Stock Markets March 6, 2026

Why the Move Away From U.S. Stocks Has Paused for Now

Barclays says de-risking since the Middle East escalation has been orderly and U.S. assets show relative resilience

By Avery Klein
Why the Move Away From U.S. Stocks Has Paused for Now

Barclays strategists say recent market de-risking after an uptick in Middle East tensions has been measured rather than panicked. Weakness has been concentrated in regions more sensitive to energy price rises, while U.S. markets have held up, prompting a pause in the rotation away from American assets.

Key Points

  • De-risking by investors since the Middle East escalation has been orderly, with limited signs of broad-based panic selling.
  • Market weakness has been concentrated in regions such as Europe, Japan, and emerging markets, which are more exposed to rising energy prices.
  • U.S. assets have shown relative resilience, pausing a broader rotation away from American equities; the S&P 500 has been relatively stable and the Vix has not spiked significantly.

The recent escalation of conflict in the Middle East has prompted investors to reduce exposure to riskier assets, but Barclays strategists report that the response so far has been orderly rather than panic-driven.

In a note to clients on Friday, Barclays strategist Emmanuel Cau observed that while market participants have been trimming risk positions, "the de-risking remains orderly with little evidence of broad-based panic selling so far." The firm identifies the bulk of equity weakness outside the United States, concentrated in markets that had previously outperformed and that are more vulnerable to rising energy costs.

Barclays highlighted that "equity market weakness has been concentrated in regions like Europe, Japan, and EM," and pointed to those regions' greater exposure to higher energy prices as a key factor in their recent underperformance. By contrast, U.S. assets have shown relative resilience amid the geopolitical shock, leading to a pause in a wider shift away from American markets.

The note explicitly stated that "Sell America and rotation toward RoW equity markets has paused given the lower sensitivity of US assets to energy costs." Barclays also noted that the benchmark S&P 500 has remained relatively stable in the period since the conflict escalated, and that measures of market volatility have not jumped sharply.

As the analysts put it, "S&P500 is barely down on the week and Vix hasn’t spiked much," which they interpret as limited evidence so far that the conflict will have a broad market impact.
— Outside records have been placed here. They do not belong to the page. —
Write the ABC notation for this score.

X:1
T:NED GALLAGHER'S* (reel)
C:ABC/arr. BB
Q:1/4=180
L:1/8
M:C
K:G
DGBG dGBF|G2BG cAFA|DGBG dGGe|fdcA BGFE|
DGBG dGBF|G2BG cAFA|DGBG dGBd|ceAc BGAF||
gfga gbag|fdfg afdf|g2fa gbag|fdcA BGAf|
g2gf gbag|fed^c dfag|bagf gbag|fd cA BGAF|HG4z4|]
Barclays nevertheless cautioned that the current oil price spike could be temporary, while acknowledging elevated risk if the conflict endures.

On that point, the firm warned that "the longer the conflict persists, the greater stagflation risk, especially for energy-dependent regions outside the US." The strategists also reminded clients that, historically, geopolitical shocks have often created buying opportunities after initial disruption: "Past geopolitical shocks, while disruptive for markets in the near term, mostly offered good medium-term buying opportunities."


Context and implications

Barclays' assessment frames the current market response as cautious and targeted rather than indiscriminate. The key takeaways are that regions more exposed to energy costs have borne the brunt of weakness, U.S. equity markets have been less affected to date, and volatility metrics have not shown a large spike. At the same time, the firm underscores that a prolonged conflict would raise stagflation risks for energy-dependent economies outside the United States.

Risks

  • If the conflict endures, the oil price spike could persist and increase stagflation risk, particularly for energy-dependent regions outside the United States - impacting energy, industrials, and export-oriented sectors in those regions.
  • Concentrated weakness in regions that had previously outperformed could lead to further volatility in Europe, Japan, and emerging market equities if energy costs continue to rise - affecting regional banks, exporters, and commodity-linked industries.